DIRECTIONS:
Word for word, retype the lines from the one containing "hfov_deg: 26.3" to the last line of the data below, both ends included.

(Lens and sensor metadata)

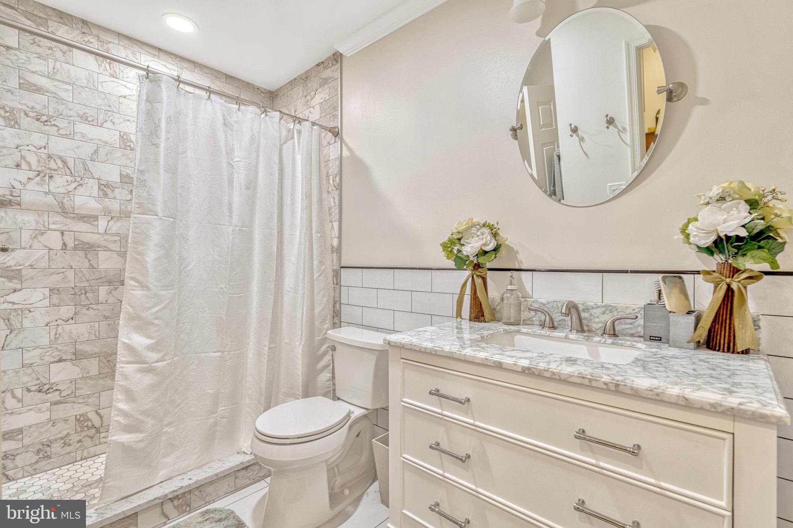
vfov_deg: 73.7
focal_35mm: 16
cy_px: 264
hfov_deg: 96.7
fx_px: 352
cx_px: 396
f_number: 8
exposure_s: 1/40
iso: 1250
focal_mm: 16
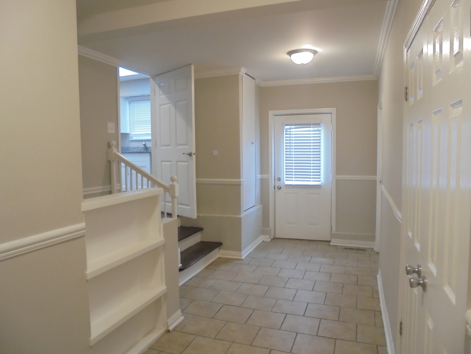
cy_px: 177
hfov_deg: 67.3
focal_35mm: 26
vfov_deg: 53.1
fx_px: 354
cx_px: 236
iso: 320
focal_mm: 4.6
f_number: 3.5
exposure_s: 1/30
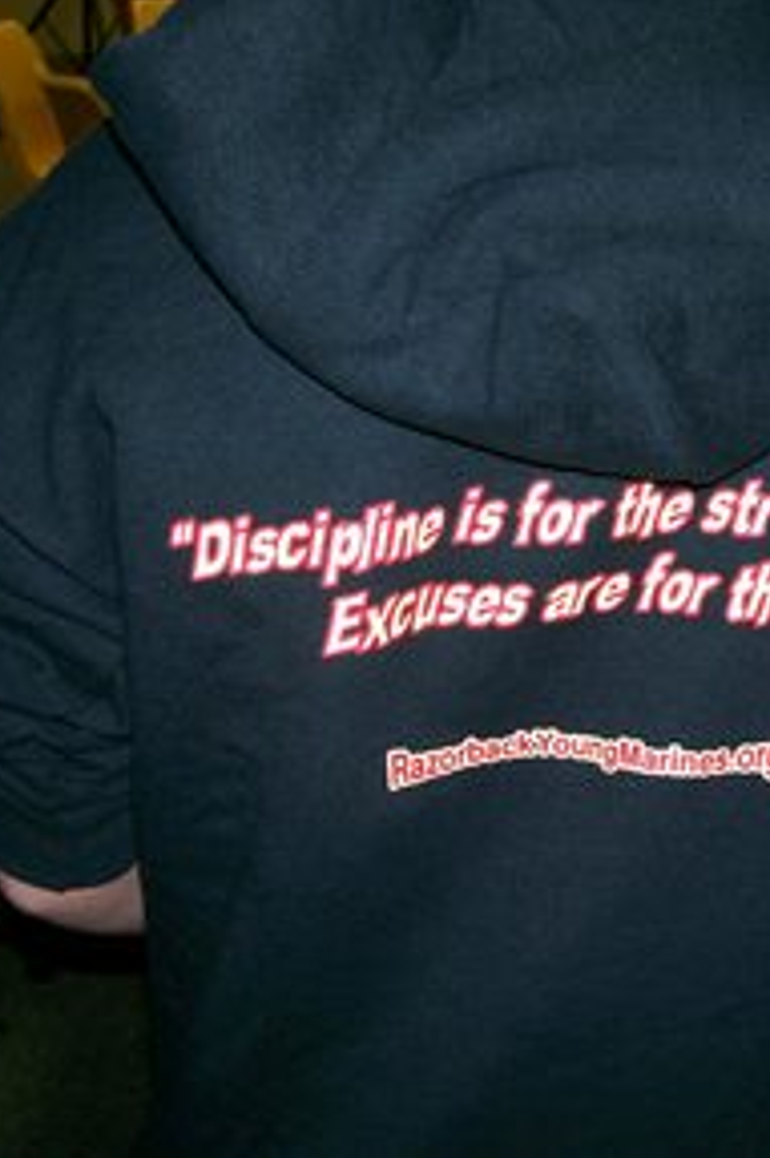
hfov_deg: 26.3
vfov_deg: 38.9
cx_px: 530
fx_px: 1638
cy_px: 575
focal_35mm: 51
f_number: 2.7
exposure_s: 1/64
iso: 80
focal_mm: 6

YOUR RESPONSE:
hfov_deg: 26.3
vfov_deg: 38.9
cx_px: 530
fx_px: 1638
cy_px: 575
focal_35mm: 51
f_number: 2.7
exposure_s: 1/64
iso: 80
focal_mm: 6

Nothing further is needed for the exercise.